Collected data:

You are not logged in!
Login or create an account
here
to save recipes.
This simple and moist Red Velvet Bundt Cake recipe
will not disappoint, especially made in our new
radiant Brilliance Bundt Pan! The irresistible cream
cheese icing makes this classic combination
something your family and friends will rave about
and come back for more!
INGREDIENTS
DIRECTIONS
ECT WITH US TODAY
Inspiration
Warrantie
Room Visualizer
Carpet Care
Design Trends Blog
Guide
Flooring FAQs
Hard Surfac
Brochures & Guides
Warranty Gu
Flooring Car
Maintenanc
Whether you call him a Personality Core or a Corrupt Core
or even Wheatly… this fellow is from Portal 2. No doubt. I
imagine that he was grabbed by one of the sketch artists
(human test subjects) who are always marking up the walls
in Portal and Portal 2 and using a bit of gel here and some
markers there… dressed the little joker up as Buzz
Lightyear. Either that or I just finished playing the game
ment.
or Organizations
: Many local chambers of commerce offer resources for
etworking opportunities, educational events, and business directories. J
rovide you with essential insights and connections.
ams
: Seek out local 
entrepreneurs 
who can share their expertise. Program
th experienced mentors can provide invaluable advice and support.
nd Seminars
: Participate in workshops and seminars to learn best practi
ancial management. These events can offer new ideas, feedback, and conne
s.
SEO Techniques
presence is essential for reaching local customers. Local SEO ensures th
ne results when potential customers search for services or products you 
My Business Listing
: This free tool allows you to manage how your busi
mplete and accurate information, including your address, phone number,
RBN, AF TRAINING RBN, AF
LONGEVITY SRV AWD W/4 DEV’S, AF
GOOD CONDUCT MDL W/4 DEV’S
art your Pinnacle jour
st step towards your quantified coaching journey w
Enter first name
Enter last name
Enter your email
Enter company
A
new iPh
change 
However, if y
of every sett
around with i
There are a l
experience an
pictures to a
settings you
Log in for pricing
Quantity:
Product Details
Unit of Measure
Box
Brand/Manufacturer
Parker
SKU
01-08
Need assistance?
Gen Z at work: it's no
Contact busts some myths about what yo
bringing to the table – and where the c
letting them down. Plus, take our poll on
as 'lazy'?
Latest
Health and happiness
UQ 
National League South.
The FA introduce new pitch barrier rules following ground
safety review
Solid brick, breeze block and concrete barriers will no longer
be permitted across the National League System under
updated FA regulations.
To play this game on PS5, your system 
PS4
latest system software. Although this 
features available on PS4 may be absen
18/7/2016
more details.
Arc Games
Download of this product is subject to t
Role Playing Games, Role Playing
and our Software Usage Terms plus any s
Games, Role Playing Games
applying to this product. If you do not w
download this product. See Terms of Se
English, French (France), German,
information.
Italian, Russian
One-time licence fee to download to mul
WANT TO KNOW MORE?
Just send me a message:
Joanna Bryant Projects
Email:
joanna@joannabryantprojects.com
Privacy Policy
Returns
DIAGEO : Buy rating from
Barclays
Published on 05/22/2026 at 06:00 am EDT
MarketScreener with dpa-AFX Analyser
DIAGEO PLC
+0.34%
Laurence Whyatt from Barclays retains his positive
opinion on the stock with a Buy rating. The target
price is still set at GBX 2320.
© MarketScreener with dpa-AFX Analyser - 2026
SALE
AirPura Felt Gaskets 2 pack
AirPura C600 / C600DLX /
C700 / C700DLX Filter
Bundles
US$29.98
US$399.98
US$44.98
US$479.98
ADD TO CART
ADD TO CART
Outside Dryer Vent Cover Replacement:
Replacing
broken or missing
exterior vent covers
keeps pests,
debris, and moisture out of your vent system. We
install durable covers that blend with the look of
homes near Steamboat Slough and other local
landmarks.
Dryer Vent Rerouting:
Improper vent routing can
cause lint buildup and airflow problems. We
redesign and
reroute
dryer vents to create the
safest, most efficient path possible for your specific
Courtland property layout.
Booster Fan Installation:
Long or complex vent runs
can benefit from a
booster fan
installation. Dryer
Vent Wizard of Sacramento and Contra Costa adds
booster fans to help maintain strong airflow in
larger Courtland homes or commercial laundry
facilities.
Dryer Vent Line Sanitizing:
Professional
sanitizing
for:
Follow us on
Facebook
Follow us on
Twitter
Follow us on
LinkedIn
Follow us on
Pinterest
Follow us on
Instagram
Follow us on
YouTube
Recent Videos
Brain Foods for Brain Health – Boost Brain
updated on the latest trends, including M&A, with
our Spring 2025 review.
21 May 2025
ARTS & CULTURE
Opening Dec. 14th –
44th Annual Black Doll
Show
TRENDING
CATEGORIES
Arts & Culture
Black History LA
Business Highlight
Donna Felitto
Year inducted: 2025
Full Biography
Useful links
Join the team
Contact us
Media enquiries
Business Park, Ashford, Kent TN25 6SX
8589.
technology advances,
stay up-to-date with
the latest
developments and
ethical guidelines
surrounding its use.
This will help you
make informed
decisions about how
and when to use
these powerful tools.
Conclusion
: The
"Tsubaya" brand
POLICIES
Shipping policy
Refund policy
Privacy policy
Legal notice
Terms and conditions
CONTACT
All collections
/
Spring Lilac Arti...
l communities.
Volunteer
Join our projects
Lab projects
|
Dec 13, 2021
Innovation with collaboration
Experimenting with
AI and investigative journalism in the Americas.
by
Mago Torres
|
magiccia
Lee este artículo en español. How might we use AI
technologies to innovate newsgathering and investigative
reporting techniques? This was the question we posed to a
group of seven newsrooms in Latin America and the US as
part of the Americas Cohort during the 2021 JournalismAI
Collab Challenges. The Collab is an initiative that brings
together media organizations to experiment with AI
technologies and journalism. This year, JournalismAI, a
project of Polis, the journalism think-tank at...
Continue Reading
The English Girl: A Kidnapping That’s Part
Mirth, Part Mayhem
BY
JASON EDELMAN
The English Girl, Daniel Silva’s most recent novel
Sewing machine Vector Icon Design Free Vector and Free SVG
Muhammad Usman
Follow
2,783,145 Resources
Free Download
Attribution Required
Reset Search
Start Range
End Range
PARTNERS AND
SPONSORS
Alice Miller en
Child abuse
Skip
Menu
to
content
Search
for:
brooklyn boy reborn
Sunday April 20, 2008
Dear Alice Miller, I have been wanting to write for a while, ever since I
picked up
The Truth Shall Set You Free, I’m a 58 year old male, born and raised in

* _Exercise instructions_: Copy every line of the records above character for character, keeping the original line breaks.

* _Expected answer_:
You are not logged in!
Login or create an account
here
to save recipes.
This simple and moist Red Velvet Bundt Cake recipe
will not disappoint, especially made in our new
radiant Brilliance Bundt Pan! The irresistible cream
cheese icing makes this classic combination
something your family and friends will rave about
and come back for more!
INGREDIENTS
DIRECTIONS
ECT WITH US TODAY
Inspiration
Warrantie
Room Visualizer
Carpet Care
Design Trends Blog
Guide
Flooring FAQs
Hard Surfac
Brochures & Guides
Warranty Gu
Flooring Car
Maintenanc
Whether you call him a Personality Core or a Corrupt Core
or even Wheatly… this fellow is from Portal 2. No doubt. I
imagine that he was grabbed by one of the sketch artists
(human test subjects) who are always marking up the walls
in Portal and Portal 2 and using a bit of gel here and some
markers there… dressed the little joker up as Buzz
Lightyear. Either that or I just finished playing the game
ment.
or Organizations
: Many local chambers of commerce offer resources for
etworking opportunities, educational events, and business directories. J
rovide you with essential insights and connections.
ams
: Seek out local 
entrepreneurs 
who can share their expertise. Program
th experienced mentors can provide invaluable advice and support.
nd Seminars
: Participate in workshops and seminars to learn best practi
ancial management. These events can offer new ideas, feedback, and conne
s.
SEO Techniques
presence is essential for reaching local customers. Local SEO ensures th
ne results when potential customers search for services or products you 
My Business Listing
: This free tool allows you to manage how your busi
mplete and accurate information, including your address, phone number,
RBN, AF TRAINING RBN, AF
LONGEVITY SRV AWD W/4 DEV’S, AF
GOOD CONDUCT MDL W/4 DEV’S
art your Pinnacle jour
st step towards your quantified coaching journey w
Enter first name
Enter last name
Enter your email
Enter company
A
new iPh
change 
However, if y
of every sett
around with i
There are a l
experience an
pictures to a
settings you
Log in for pricing
Quantity:
Product Details
Unit of Measure
Box
Brand/Manufacturer
Parker
SKU
01-08
Need assistance?
Gen Z at work: it's no
Contact busts some myths about what yo
bringing to the table – and where the c
letting them down. Plus, take our poll on
as 'lazy'?
Latest
Health and happiness
UQ 
National League South.
The FA introduce new pitch barrier rules following ground
safety review
Solid brick, breeze block and concrete barriers will no longer
be permitted across the National League System under
updated FA regulations.
To play this game on PS5, your system 
PS4
latest system software. Although this 
features available on PS4 may be absen
18/7/2016
more details.
Arc Games
Download of this product is subject to t
Role Playing Games, Role Playing
and our Software Usage Terms plus any s
Games, Role Playing Games
applying to this product. If you do not w
download this product. See Terms of Se
English, French (France), German,
information.
Italian, Russian
One-time licence fee to download to mul
WANT TO KNOW MORE?
Just send me a message:
Joanna Bryant Projects
Email:
joanna@joannabryantprojects.com
Privacy Policy
Returns
DIAGEO : Buy rating from
Barclays
Published on 05/22/2026 at 06:00 am EDT
MarketScreener with dpa-AFX Analyser
DIAGEO PLC
+0.34%
Laurence Whyatt from Barclays retains his positive
opinion on the stock with a Buy rating. The target
price is still set at GBX 2320.
© MarketScreener with dpa-AFX Analyser - 2026
SALE
AirPura Felt Gaskets 2 pack
AirPura C600 / C600DLX /
C700 / C700DLX Filter
Bundles
US$29.98
US$399.98
US$44.98
US$479.98
ADD TO CART
ADD TO CART
Outside Dryer Vent Cover Replacement:
Replacing
broken or missing
exterior vent covers
keeps pests,
debris, and moisture out of your vent system. We
install durable covers that blend with the look of
homes near Steamboat Slough and other local
landmarks.
Dryer Vent Rerouting:
Improper vent routing can
cause lint buildup and airflow problems. We
redesign and
reroute
dryer vents to create the
safest, most efficient path possible for your specific
Courtland property layout.
Booster Fan Installation:
Long or complex vent runs
can benefit from a
booster fan
installation. Dryer
Vent Wizard of Sacramento and Contra Costa adds
booster fans to help maintain strong airflow in
larger Courtland homes or commercial laundry
facilities.
Dryer Vent Line Sanitizing:
Professional
sanitizing
for:
Follow us on
Facebook
Follow us on
Twitter
Follow us on
LinkedIn
Follow us on
Pinterest
Follow us on
Instagram
Follow us on
YouTube
Recent Videos
Brain Foods for Brain Health – Boost Brain
updated on the latest trends, including M&A, with
our Spring 2025 review.
21 May 2025
ARTS & CULTURE
Opening Dec. 14th –
44th Annual Black Doll
Show
TRENDING
CATEGORIES
Arts & Culture
Black History LA
Business Highlight
Donna Felitto
Year inducted: 2025
Full Biography
Useful links
Join the team
Contact us
Media enquiries
Business Park, Ashford, Kent TN25 6SX
8589.
technology advances,
stay up-to-date with
the latest
developments and
ethical guidelines
surrounding its use.
This will help you
make informed
decisions about how
and when to use
these powerful tools.
Conclusion
: The
"Tsubaya" brand
POLICIES
Shipping policy
Refund policy
Privacy policy
Legal notice
Terms and conditions
CONTACT
All collections
/
Spring Lilac Arti...
l communities.
Volunteer
Join our projects
Lab projects
|
Dec 13, 2021
Innovation with collaboration
Experimenting with
AI and investigative journalism in the Americas.
by
Mago Torres
|
magiccia
Lee este artículo en español. How might we use AI
technologies to innovate newsgathering and investigative
reporting techniques? This was the question we posed to a
group of seven newsrooms in Latin America and the US as
part of the Americas Cohort during the 2021 JournalismAI
Collab Challenges. The Collab is an initiative that brings
together media organizations to experiment with AI
technologies and journalism. This year, JournalismAI, a
project of Polis, the journalism think-tank at...
Continue Reading
The English Girl: A Kidnapping That’s Part
Mirth, Part Mayhem
BY
JASON EDELMAN
The English Girl, Daniel Silva’s most recent novel
Sewing machine Vector Icon Design Free Vector and Free SVG
Muhammad Usman
Follow
2,783,145 Resources
Free Download
Attribution Required
Reset Search
Start Range
End Range
PARTNERS AND
SPONSORS
Alice Miller en
Child abuse
Skip
Menu
to
content
Search
for:
brooklyn boy reborn
Sunday April 20, 2008
Dear Alice Miller, I have been wanting to write for a while, ever since I
picked up
The Truth Shall Set You Free, I’m a 58 year old male, born and raised in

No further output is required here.